Gather, from the listing beneath this task, every line holding the string "html".

========

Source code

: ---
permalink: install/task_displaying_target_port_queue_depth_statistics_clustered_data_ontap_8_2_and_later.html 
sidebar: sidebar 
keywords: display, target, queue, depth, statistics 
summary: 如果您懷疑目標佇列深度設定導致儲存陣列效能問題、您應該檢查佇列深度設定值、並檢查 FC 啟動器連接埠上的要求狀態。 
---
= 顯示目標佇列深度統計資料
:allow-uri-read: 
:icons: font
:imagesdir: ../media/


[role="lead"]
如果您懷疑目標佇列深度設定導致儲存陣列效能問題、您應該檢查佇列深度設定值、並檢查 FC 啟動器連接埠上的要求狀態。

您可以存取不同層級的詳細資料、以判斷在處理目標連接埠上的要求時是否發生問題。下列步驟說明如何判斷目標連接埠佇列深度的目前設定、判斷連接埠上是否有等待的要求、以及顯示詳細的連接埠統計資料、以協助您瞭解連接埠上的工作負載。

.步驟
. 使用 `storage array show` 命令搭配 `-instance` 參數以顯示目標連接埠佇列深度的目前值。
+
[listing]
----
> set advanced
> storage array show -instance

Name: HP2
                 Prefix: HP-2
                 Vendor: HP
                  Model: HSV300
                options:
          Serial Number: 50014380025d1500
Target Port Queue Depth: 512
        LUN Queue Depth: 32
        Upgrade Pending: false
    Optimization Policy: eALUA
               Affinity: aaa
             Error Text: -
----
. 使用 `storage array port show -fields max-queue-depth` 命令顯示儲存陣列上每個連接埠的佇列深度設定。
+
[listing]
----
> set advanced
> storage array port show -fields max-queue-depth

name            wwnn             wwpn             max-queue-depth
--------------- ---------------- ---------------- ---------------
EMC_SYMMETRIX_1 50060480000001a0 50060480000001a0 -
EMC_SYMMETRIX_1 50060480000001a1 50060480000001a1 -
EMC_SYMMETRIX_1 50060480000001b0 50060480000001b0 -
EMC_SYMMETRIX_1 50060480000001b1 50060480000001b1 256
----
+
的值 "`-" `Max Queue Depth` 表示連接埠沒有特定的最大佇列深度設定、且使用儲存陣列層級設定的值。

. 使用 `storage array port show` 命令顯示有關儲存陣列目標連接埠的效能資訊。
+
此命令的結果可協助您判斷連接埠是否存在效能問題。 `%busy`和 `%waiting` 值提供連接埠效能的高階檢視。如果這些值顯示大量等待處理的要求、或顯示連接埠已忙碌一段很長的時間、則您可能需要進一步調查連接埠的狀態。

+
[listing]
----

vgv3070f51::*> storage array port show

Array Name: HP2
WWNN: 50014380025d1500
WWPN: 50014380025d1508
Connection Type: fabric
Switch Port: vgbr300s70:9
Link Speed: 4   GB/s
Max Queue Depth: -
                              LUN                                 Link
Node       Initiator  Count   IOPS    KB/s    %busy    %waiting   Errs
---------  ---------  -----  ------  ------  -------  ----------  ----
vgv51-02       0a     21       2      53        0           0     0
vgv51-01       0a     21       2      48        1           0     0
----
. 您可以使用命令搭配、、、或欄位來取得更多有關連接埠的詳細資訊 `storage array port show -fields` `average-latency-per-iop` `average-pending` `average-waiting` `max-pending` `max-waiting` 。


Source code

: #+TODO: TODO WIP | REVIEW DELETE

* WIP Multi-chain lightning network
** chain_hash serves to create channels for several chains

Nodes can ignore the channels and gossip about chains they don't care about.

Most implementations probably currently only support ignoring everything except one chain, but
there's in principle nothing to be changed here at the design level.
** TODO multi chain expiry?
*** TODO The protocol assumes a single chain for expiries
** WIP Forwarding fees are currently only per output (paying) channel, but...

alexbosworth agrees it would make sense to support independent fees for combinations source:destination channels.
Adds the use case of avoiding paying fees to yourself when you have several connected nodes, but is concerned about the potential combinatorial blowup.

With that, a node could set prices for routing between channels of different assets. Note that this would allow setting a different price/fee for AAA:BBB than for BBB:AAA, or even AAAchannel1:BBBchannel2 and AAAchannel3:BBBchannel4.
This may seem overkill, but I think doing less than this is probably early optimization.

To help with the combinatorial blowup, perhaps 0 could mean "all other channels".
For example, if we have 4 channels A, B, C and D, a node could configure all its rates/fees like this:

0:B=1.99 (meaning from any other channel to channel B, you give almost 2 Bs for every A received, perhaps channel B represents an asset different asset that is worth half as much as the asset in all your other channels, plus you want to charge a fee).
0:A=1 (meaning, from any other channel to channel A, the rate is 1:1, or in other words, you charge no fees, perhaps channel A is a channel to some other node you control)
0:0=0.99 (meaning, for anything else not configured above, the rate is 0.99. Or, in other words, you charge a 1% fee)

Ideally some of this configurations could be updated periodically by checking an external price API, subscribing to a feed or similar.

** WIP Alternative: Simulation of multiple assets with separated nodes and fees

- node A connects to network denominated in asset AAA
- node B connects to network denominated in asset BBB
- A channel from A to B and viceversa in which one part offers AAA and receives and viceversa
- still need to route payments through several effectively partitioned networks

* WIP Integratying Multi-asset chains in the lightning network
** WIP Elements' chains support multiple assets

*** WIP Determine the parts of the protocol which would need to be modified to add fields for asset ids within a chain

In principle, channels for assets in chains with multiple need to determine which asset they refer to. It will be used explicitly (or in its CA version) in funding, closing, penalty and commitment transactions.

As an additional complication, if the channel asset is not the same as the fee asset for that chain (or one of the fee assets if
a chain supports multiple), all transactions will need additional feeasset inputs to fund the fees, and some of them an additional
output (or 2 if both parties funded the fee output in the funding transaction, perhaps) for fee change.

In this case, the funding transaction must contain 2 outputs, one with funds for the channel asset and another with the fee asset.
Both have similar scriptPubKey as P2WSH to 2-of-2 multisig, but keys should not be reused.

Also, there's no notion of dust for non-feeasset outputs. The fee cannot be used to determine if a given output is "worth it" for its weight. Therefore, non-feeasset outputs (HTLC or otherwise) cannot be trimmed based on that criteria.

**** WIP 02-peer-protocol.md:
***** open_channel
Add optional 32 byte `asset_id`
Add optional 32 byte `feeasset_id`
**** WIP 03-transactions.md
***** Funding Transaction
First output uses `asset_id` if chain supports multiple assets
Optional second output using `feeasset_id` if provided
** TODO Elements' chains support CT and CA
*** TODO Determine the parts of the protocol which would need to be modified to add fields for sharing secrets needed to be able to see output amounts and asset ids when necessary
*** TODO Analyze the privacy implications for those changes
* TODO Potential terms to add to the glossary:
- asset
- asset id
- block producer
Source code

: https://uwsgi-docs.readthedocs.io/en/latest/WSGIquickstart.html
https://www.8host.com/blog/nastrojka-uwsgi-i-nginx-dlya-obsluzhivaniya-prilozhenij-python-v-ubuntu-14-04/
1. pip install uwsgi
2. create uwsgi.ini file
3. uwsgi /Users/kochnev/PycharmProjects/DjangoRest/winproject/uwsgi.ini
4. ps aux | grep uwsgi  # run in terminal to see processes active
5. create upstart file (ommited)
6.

========

### SOLVED PROBLEM
permalink: install/task_displaying_target_port_queue_depth_statistics_clustered_data_ontap_8_2_and_later.html 
: https://uwsgi-docs.readthedocs.io/en/latest/WSGIquickstart.html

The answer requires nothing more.